I started reading Functional Programming Patterns in Scala and Clojure – a nice book so far. However, right at the beginning in Chapter 1.1 “What is Functional Programming?” the author compares an object-oriented implementation with  a functional implementation. Here is the code, first object-oriented (Java):

public List filterOdds(List list) {
    List filteredList = new ArrayList();
    for (Integer current : list) {
        if (isOdd(current)) {
            filteredList.add(current);
        }
    }
    return filteredList;
}
private boolean isOdd(Integer integer) {
    return 0 != integer % 2;
}

Now functional version (Clojure):

(filter odd? list-of-ints)

After this comparison the author states: “The functional version is obviously much shorter than the object-oriented version.”. Well let’s all just go and do functional programming then!

Not so fast. The object-oriented example has a lot of clutter that has nothing to do with Object-oriented Programming, they are just due to Java or in part due to a somewhat unfair comparison. Let’s walk through the code and remove the clutter to make a better comparison.

Types

The sample features a lot of type information – that has nothing to do with OOP vs. FP, there are also functional languages that have types, although a lot of them handle them better than Java. Let’s Remove them:

public filterOdds(list) {
    filteredList = [];
    for (current : list) {
        if (isOdd(current)) {
            filteredList.add(current);
        }
    }
    return filteredList;
}
private isOdd(integer) {
    return 0 != integer % 2;
}

isOdd method

The Java sample defines a private isOdd method to check if a number is odd. This has nothing to do with OOP, it’s just a detail that Java does not implement an isOdd method themselves. There might also be functional languages out there, that doesn’t have it built in like Clojure. So let’s remove that as well:

public filterOdds(list) {
    filteredList = [];
    for (current : list) {
        if (isOdd(current)) {
            filteredList.add(current);
        }
    }
    return filteredList;
}

 

Method definition

The Clojure version does not define a method while the Java version defines a method. So let’s remove that method definition from the Java code. I also omit the return statement, because the result is now saved in the filteredList, which can be used for further computation.

filteredList = [];
for (current : list) {
    if (isOdd(current)) {
        filteredList.add(current);
    }
}

Be careful with your comparisons

Compare the final code sample with what we started out with. It’s half the lines of code and much more concise. I stripped off parts of the code that I believe have nothing to do with the argument at hand, but are rather details of Java.

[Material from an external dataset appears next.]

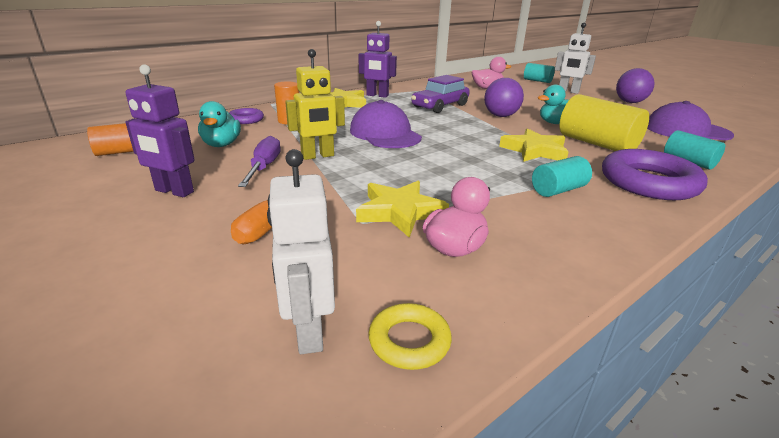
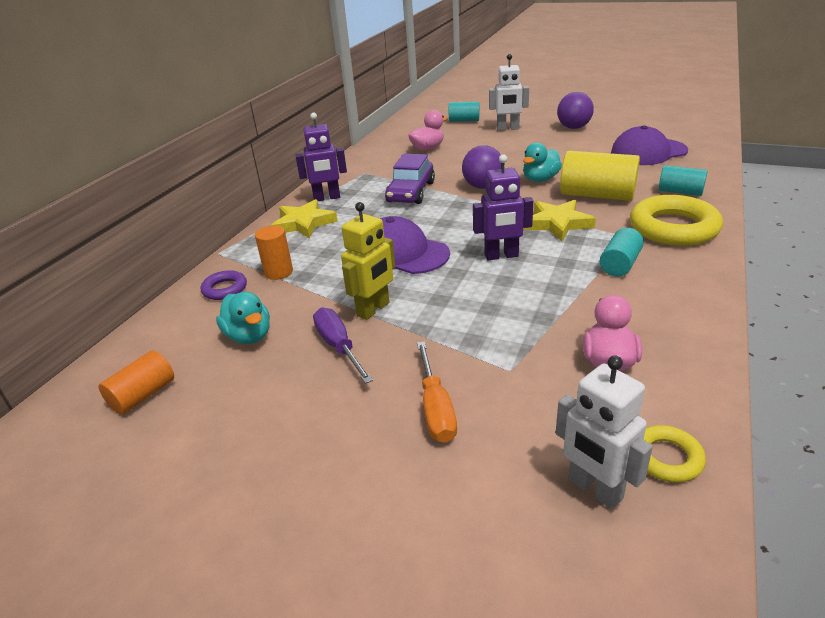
camera: 25 degrees left, 5 degrees up
purple robot [125,65,194,197] -> purple robot moved to [473,154,533,260]
yellow star [356,181,449,238] -> none
purple ring [602,149,708,200] -> yellow ring [630,195,723,246]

I still like the Clojure sample better and I’d also prefer coding Clojure over Java any day of the week. That’s not the point.

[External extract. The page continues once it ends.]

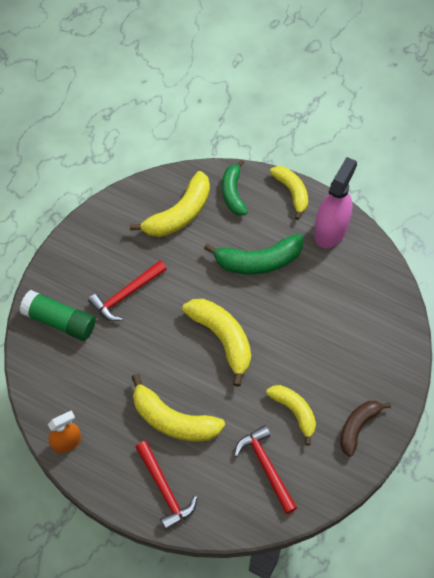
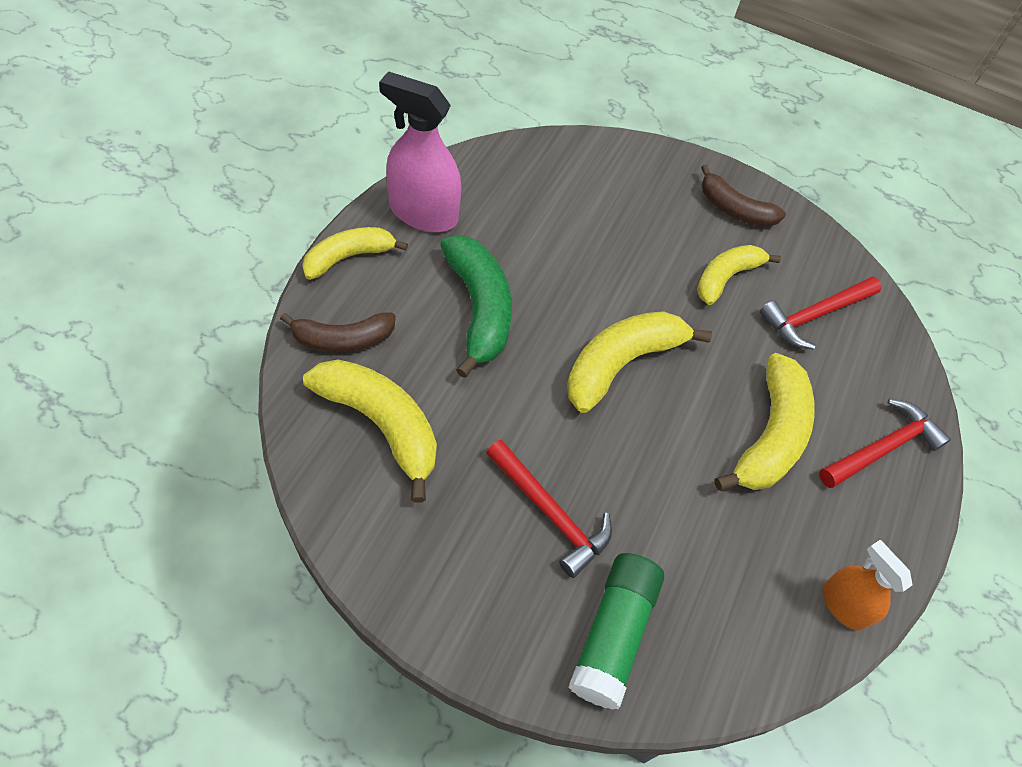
camera: 100 degrees left, 5 degrees down
green banana [222,159,247,215] -> brown banana [280,312,396,353]

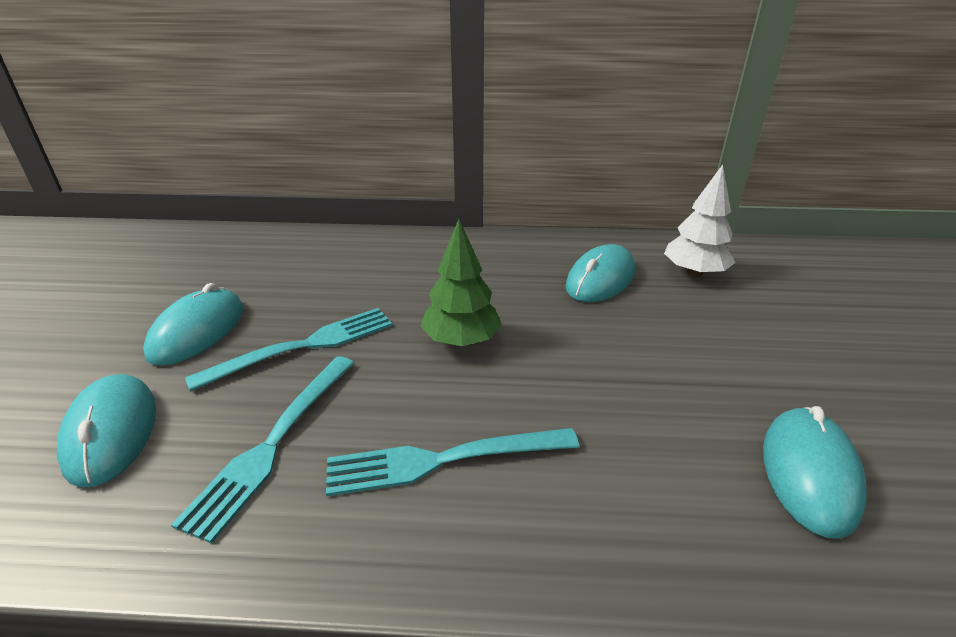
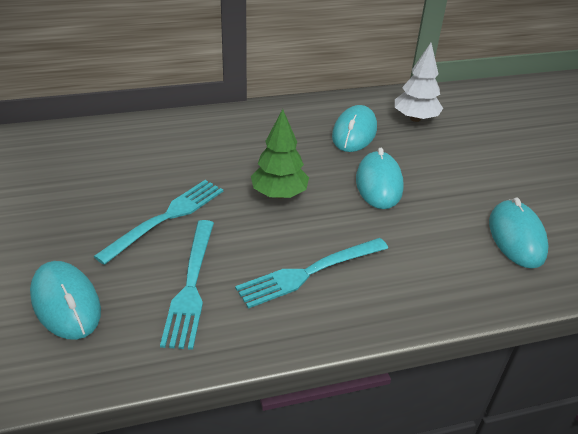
camera: 20 degrees left, 5 degrees up
turquoise mouse [143,283,243,366] -> turquoise mouse moved to [356,148,404,209]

The point is that one should be diligent to make examples for comparisons stick to the topic at hand. And in the book the topic was FP vs. OOP – not Java vs. Clojure.

On a final note, a lot of cool mainly object-oriented languages have features akin to these of functional programming. Often in the shape of blocks. Let’s take a look at Smalltalk, the language that is often credited with introducing Object-oriented Programming. Let’s implement our little code sample there (I used GNU Smalltalk, which implements Smalltalk-80, the “original”):

ints select: [:i | i odd]

That’s short and sweet! Now, just for kicks, let’s do ruby, which is mainly object-oriented, but well luckily has these functional features:

ints.select &:odd?

Just saying, be careful with your examples. These two (mainly) object-oriented languages do just as well as Clojure here.

Last but not least, let it be duly noted, that yes the Clojure result is lazy and immutable, but then again that’s not the point here, although both are col features 😉